50% reading stuff on Kindle/playing games on 3DS. (Never leave home without one of the two!)
It used to be smoking, but now it's playing games on my phone. I've really gotten cooler over the years.
But seriously, smoking was the best for this.
But what if you're waiting for a friend who is always late and very occasionally cancels completely? Do you awkwardly wait outside? Or do you get seated and endure even more awkwardness if she doesn't show? I'm always on the fence about this.
@SmartCookie While doing what? If it's lunch or a movie or something, I would definitely just go in myself and do that by myself. Then tell your friend "too bad you weren't there it was awesome and you missed out." All the awkwardness in this situation is produced by your friend, you are the owner of 0% of it, so wash it right out of your hair I think.
@SmartCookie Bring a book (or electronic equivalent...e-quivalent?). Get seated and get water. At the 30 minute mark, or whenever you give up hope, order a drink and enjoy the heck out of secretly people-watching over your book. Ain't no shame in it.
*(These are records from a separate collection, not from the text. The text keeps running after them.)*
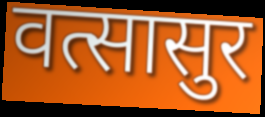
वत्सासुरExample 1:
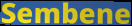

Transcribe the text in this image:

Sembene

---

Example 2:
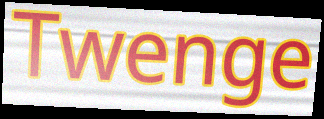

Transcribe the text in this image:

Twenge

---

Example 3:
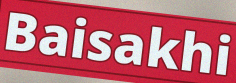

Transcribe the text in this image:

Baisakhi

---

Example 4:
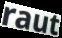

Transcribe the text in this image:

raut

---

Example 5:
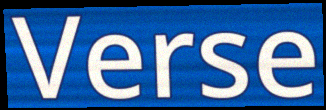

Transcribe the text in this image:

VerseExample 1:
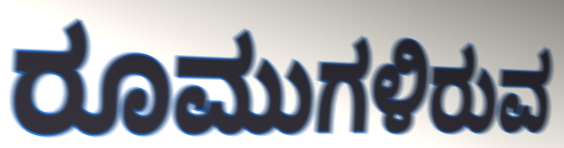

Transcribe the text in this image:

ರೂಮುಗಳಿರುವ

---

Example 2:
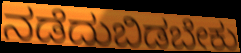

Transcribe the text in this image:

ನಡೆದುಬಿಡಬೇಕು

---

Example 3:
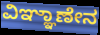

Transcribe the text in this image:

ವಿಞ್ಞಾಣೇನ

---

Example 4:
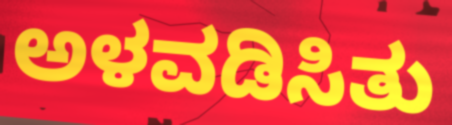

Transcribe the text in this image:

ಅಳವಡಿಸಿತು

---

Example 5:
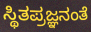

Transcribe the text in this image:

ಸ್ಥಿತಪ್ರಜ್ಞನಂತೆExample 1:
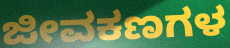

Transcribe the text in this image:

ಜೀವಕಣಗಳ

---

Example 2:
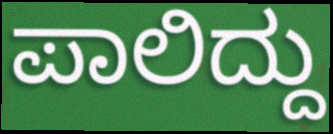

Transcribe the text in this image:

ಪಾಲಿದ್ದು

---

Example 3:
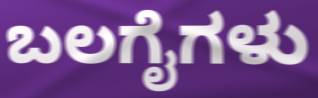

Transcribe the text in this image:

ಬಲಗೈಗಳು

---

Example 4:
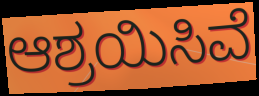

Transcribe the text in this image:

ಆಶ್ರಯಿಸಿವೆ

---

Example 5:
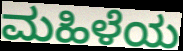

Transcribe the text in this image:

ಮಹಿಳೆಯ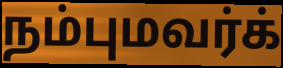
நம்புமவர்க்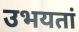
उभयतां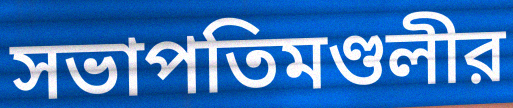
সভাপতিমণ্ডলীর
50% Getting coffee because I don't have time to drink coffee at home because I always have to be on time (it's a disease).
50% Reading my book, because my friends are always late, and I'm well-prepared.
I love sleep, so I'm always late for morning things, but if I am meeting someone after 1 PM I am serially punctual, so much so that I always have my Kindle and my iPod on me at any given moment so that I have various means of entertaining myself. Most of my friends are also the type of people who are all, "On my way, be there in an hour!" when the bar is a half an hour subway ride away and they've only just gotten out of the shower.
50% Silently being thankful that I have a chance to read my book on the Kindle app.
50% Seething irately
@flanhoodles And the subset to the first 50% is:
90% Grateful that no one can tell what book I'm reading.
10% Sad that no cute person will strike up a conversation about the book I am reading.